‘Big Four’ Tech Amazon, Google, Apple & Facebook Grilled During US Antitrust Hearing
In an antitrust hearing with the Judiciary Committee of US Congress, the CEOs of Amazon, Apple, Facebook and Google testified, as a continuation of an unfinished legal conversation with lawmakers.
Shots Fired By US Congress
Topics that were discussed ranged from data privacy breaches to investigations of the companies’ treatment of their competitors.
The CEO tech moguls have been on the watchlist of Capitol Hill for quite some time, as US law enforcement has been hoping to update regulatory policies revolving around the technology industry. The 'Big Four’ tech firms have also been taking heat from US officials for a litany of legal concerns, that range from consumer privacy breaches to a failure to adequately regulating the content on their platforms.
Because of the ever-shifting nature of the tech sector and the heap of documents and interviews gathered to build this case, the interrogation played over the course of 6 hours.
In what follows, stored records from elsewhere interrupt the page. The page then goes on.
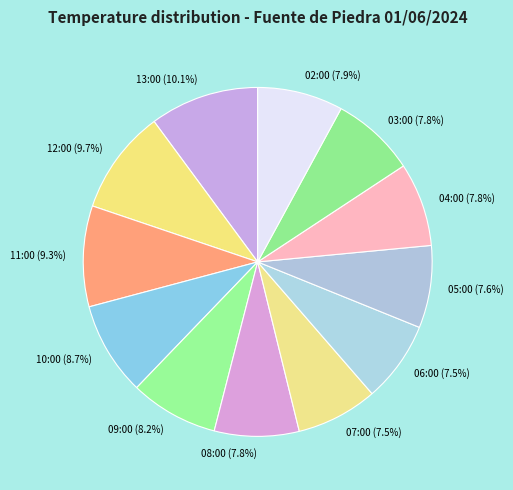

Does any single category account for the majority?

No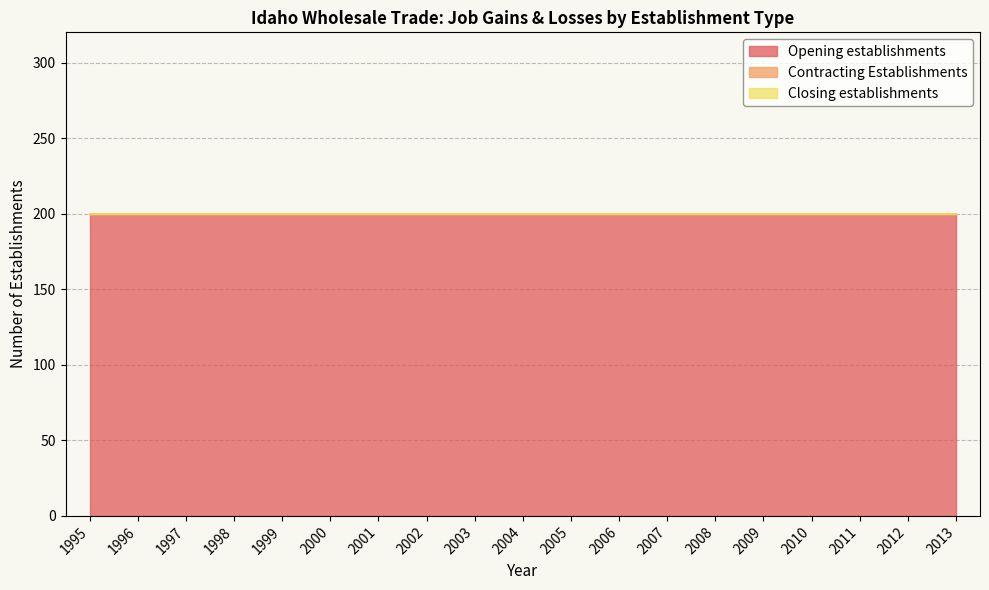

Reading left to right, list all the values displayed in this chart.

Opening establishments: 200	200	200	200	200	200	200	200	200	200	200	200	200	200	200	200	200	200	200
Contracting Establishments: 0	0	0	0	0	0	0	0	0	0	0	0	0	0	0	0	0	0	0
Closing establishments: 0	0	0	0	0	0	0	0	0	0	0	0	0	0	0	0	0	0	0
The CEOs were interrogated virtually due to the current pandemic and the logistics involved with it. The anti-trust hearing was deemed a rare occasion by many, making it one of the most anticipated tech-policy hearings of all times.
Lawsuits Against Tech Empires Pile Up
Commonly referred to as the “Big Four” in the tech industry, Amazon, Apple, Facebook and Google have been faced with heat from Capitol Hill on more than one occasion. In fact, US lawmakers have been looking to build a case pertaining to antitrust issues against them for quite some time.
The amount of lawsuits faced by the four tech multi-billion dollar companies have been heaping up and Congress can therefore no longer turn a blind eye. Complaints and lawsuits range from cryptocurrency ad breaches to abuse of their monopoly when dealing with competitors to putting their own personal gain over platform users’ rights. Earlier in the hearing, to defend his Facebook Company, CEO Mark Zuckerberg said:
“We compete hard. We compete fairly. We try to be the best.”
Facebook and Google Slapped With $600M Lawsuit
Earlier this month, Facebook and Google were served with a $600 million class-action lawsuit pertaining to a 2018 cryptocurrency ad ban. The lawsuit was filed by a group of cryptocurrency companies and individuals who claimed that the ban placed by these social media behemoths were hurting their businesses.
The lawsuit, which is a no-win-no-fee case, is currently awaiting funding for official filing as the companies and individuals that are allegedly affected are said to be expecting more firms to join their ranks in the legal battle.
Facebook Admitted to Regulatory Issues in 2019
This is just the first of many cases of regulatory issues that Facebook has encountered as it keeps on building its tech empire. Previously, when instilling Libra as a digital currency of their own, powered by a Facebook-created version of blockchain, the social media company had admitted that there were regulatory issues that needed to be addressed and that were preventing the progress of launching Libra officially.
In Facebook’s previous appeal with the US Securities and Exchange Commission, it mentioned that “there can be no assurance that Libra or our associated products and services will be made available in a timely manner.”
Amazon Admits
As for Amazon, the American multinational tech company has been accused of favoring their own products over that of third sellers on their website. They also faced accusations of misleading the committee.
Previously, the e-commerce behemoth had told law enforcement officials that it did not tap data from third-party sellers to boost their own products’ performance on the site. However, reports were brought up by Democratic Republican Pramila Jayapal that indicated the contrary.
This prompted Bezos to admit potential fault. It was reported that this was the first time he had ever testified in front of Congress. He said:
“What I can tell you is we have a policy against using seller-specific data to aid our private label business. But I can’t guarantee you that policy has never been violated.”
Apple Packs Less Heat
As for CEO of Apple, Tim Cook, the business mogul faced less heat than his counterparts. However, he was grilled on how his company handled its App Store. Lawmakers repeatedly brought up Apple’s policy that enables them to get a 30 percent commission on its in-app sales and subscriptions, a fee that has negatively impacted Spotify.